▶ [What to do]
All that should be output is the block of lines below from the line with "Enumerate all labels, symbols" to the line with "I need the bounding", both included, exactly as written.
********
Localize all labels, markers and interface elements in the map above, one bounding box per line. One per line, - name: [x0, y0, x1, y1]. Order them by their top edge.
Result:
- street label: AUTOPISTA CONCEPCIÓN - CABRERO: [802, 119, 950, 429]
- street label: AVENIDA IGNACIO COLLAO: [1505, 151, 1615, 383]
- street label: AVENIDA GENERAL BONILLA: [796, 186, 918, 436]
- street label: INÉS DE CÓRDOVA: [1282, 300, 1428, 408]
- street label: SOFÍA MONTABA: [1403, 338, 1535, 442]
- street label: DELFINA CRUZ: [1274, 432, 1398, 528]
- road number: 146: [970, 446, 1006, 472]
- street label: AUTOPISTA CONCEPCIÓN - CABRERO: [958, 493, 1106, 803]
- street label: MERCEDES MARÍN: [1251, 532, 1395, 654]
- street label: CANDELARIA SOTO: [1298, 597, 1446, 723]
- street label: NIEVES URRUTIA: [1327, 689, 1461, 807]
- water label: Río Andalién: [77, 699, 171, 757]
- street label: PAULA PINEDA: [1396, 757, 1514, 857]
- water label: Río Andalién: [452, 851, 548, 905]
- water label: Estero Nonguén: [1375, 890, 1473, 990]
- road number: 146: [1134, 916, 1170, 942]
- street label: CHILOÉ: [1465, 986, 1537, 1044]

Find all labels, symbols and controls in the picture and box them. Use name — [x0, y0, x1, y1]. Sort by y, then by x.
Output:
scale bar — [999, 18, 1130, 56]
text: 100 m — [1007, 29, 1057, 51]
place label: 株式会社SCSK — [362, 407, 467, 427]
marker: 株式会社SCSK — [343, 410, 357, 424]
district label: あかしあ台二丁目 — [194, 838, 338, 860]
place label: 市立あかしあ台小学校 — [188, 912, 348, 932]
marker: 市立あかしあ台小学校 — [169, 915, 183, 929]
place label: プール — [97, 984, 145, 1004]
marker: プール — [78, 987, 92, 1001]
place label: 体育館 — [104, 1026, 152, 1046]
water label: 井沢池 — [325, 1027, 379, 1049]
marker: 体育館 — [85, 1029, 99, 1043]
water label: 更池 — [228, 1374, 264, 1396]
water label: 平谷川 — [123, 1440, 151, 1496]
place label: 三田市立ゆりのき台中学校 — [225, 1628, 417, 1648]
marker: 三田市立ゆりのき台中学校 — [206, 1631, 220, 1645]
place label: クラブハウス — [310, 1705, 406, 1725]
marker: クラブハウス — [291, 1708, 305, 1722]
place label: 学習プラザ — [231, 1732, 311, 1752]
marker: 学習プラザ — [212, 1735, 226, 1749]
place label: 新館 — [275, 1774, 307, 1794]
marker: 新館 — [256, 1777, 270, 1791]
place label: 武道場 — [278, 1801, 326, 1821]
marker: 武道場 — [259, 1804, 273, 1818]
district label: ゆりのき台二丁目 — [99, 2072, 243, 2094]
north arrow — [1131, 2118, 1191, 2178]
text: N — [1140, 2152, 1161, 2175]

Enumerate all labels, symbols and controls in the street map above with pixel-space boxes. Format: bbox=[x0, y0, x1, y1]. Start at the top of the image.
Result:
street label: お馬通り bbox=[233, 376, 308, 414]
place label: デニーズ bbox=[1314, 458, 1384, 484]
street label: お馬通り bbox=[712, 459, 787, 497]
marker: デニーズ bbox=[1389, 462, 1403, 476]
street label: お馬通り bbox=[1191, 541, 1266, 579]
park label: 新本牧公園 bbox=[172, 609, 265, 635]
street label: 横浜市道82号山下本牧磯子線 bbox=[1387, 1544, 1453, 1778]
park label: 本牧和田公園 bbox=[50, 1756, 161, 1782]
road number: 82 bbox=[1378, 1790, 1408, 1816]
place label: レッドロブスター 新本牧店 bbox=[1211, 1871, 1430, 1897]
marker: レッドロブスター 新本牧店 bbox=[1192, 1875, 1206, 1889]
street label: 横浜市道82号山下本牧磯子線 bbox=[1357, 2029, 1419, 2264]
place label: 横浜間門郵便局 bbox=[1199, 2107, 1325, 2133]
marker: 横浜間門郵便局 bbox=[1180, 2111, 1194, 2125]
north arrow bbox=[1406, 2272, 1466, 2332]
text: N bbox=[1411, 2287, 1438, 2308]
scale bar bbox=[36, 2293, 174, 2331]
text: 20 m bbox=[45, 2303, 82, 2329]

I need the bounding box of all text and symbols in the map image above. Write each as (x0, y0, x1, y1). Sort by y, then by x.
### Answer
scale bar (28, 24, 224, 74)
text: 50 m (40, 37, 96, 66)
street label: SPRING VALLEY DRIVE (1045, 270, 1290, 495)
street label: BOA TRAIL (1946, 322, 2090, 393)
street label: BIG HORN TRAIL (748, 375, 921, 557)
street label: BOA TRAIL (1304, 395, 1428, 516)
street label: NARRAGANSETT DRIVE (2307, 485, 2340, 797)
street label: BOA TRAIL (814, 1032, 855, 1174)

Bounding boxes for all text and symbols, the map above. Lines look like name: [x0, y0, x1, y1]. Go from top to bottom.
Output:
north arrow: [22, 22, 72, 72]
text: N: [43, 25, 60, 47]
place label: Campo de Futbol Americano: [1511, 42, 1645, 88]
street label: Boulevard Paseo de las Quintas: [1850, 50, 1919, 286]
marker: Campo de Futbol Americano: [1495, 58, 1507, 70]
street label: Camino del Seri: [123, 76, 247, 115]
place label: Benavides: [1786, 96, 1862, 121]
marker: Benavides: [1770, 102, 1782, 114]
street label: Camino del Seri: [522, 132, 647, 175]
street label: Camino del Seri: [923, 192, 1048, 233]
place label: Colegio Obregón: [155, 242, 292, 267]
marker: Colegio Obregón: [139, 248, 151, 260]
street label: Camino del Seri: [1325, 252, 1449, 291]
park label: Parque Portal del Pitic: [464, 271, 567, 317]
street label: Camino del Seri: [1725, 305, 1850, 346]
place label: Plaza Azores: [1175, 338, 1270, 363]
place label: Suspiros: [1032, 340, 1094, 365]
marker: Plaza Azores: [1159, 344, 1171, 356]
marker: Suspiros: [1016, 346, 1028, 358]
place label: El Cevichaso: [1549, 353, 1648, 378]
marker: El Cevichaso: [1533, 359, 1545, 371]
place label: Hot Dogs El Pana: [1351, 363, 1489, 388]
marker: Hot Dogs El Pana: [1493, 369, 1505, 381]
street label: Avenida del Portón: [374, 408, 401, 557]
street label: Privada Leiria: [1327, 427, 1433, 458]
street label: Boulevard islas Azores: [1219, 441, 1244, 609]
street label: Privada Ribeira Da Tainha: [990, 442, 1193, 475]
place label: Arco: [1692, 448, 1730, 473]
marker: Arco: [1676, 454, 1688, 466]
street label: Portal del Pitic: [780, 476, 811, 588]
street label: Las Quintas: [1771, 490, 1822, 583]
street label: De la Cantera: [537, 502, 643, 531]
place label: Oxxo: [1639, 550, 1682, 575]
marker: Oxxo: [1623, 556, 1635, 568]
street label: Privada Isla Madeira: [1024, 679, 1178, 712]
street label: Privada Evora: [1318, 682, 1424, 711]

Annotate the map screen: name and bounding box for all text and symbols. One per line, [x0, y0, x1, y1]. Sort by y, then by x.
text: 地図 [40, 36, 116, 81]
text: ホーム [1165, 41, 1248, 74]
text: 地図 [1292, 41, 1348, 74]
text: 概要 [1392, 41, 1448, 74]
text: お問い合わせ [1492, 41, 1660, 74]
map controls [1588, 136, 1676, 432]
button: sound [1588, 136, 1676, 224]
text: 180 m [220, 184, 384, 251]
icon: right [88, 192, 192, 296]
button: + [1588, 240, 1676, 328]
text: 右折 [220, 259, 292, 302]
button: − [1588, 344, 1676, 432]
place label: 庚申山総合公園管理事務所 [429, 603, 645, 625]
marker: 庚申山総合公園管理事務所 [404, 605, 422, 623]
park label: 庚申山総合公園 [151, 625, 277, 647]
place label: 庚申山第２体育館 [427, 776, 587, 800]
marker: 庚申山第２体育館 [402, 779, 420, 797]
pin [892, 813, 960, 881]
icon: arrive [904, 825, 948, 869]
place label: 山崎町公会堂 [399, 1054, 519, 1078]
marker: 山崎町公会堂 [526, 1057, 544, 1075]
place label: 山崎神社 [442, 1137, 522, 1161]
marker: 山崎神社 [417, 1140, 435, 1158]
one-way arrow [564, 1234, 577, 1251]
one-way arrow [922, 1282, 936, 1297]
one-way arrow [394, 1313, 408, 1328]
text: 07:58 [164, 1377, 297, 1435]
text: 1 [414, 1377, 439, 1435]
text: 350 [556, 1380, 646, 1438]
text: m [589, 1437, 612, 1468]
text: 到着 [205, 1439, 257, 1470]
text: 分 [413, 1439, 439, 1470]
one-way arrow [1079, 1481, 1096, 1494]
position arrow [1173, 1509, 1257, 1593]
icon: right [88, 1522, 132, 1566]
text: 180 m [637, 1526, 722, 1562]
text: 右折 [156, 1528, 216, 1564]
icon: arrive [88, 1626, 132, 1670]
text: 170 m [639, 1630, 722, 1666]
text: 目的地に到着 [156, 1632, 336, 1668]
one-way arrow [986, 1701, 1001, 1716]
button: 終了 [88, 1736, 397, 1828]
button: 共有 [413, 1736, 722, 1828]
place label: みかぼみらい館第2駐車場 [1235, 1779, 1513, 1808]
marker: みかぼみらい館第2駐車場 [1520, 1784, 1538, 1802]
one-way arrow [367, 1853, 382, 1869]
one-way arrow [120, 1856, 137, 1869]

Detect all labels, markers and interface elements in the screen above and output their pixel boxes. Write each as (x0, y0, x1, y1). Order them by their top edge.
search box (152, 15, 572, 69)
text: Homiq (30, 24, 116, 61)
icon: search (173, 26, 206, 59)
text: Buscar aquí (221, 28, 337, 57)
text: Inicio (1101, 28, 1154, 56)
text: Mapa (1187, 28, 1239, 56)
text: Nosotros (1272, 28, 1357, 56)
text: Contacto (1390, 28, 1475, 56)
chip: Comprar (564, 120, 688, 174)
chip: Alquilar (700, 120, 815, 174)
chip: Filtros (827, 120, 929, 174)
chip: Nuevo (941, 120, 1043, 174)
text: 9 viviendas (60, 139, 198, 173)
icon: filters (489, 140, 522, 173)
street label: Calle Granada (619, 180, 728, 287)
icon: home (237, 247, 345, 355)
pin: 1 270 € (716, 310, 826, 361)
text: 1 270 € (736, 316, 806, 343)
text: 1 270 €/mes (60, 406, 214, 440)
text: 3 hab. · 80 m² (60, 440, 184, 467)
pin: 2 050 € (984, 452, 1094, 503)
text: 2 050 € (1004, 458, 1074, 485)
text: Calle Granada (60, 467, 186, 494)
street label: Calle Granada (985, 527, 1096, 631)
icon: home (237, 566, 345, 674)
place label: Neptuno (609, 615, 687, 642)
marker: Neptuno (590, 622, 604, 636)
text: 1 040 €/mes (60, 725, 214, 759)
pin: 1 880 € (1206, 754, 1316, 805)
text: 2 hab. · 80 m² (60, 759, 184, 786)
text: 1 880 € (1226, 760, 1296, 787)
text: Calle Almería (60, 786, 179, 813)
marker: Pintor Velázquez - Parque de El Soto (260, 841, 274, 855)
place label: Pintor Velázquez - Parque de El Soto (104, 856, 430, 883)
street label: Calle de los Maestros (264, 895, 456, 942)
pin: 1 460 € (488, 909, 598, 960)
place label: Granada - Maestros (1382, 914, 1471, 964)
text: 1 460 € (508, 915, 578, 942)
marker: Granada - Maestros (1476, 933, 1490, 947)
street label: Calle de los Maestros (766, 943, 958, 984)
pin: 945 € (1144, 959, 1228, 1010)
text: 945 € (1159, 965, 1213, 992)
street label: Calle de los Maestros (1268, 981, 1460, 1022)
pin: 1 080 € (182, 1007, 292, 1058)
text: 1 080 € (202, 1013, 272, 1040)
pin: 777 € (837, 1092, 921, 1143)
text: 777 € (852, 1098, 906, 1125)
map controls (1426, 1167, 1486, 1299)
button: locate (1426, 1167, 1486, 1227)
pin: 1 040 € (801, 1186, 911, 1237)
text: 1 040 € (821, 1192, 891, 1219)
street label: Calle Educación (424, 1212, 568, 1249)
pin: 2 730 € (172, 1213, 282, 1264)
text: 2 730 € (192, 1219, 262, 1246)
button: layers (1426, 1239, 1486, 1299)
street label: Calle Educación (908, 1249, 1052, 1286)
********
▶ [Result]
Enumerate all labels, symbols and controls in the street map above with pixel-space boxes. Format: bbox=[x0, y0, x1, y1]. Start at the top of the image.
Result:
street label: お馬通り bbox=[233, 376, 308, 414]
place label: デニーズ bbox=[1314, 458, 1384, 484]
street label: お馬通り bbox=[712, 459, 787, 497]
marker: デニーズ bbox=[1389, 462, 1403, 476]
street label: お馬通り bbox=[1191, 541, 1266, 579]
park label: 新本牧公園 bbox=[172, 609, 265, 635]
street label: 横浜市道82号山下本牧磯子線 bbox=[1387, 1544, 1453, 1778]
park label: 本牧和田公園 bbox=[50, 1756, 161, 1782]
road number: 82 bbox=[1378, 1790, 1408, 1816]
place label: レッドロブスター 新本牧店 bbox=[1211, 1871, 1430, 1897]
marker: レッドロブスター 新本牧店 bbox=[1192, 1875, 1206, 1889]
street label: 横浜市道82号山下本牧磯子線 bbox=[1357, 2029, 1419, 2264]
place label: 横浜間門郵便局 bbox=[1199, 2107, 1325, 2133]
marker: 横浜間門郵便局 bbox=[1180, 2111, 1194, 2125]
north arrow bbox=[1406, 2272, 1466, 2332]
text: N bbox=[1411, 2287, 1438, 2308]
scale bar bbox=[36, 2293, 174, 2331]
text: 20 m bbox=[45, 2303, 82, 2329]

I need the bounding box of all text and symbols in the map image above. Write each as (x0, y0, x1, y1). Sort by y, then by x.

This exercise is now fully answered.